> **Source data**:

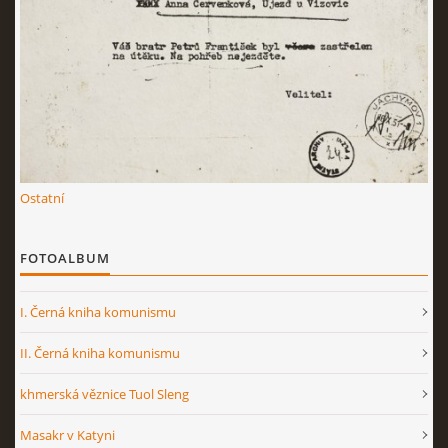
Ostatní
FOTOALBUM
I. Černá kniha komunismu
II. Černá kniha komunismu
khmerská věznice Tuol Sleng
Masakr v Katyni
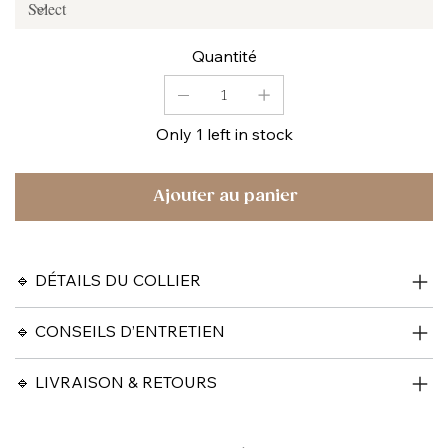
Quantité
Only 1 left in stock
Ajouter au panier
🔹 DÉTAILS DU COLLIER
🔹 CONSEILS D’ENTRETIEN
🔹 LIVRAISON & RETOURS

> **TO DO**: Looking through the data above, copy out each line in which the string "kniha" occurs.

> **TASK RESULT**:
I. Černá kniha komunismu
II. Černá kniha komunismu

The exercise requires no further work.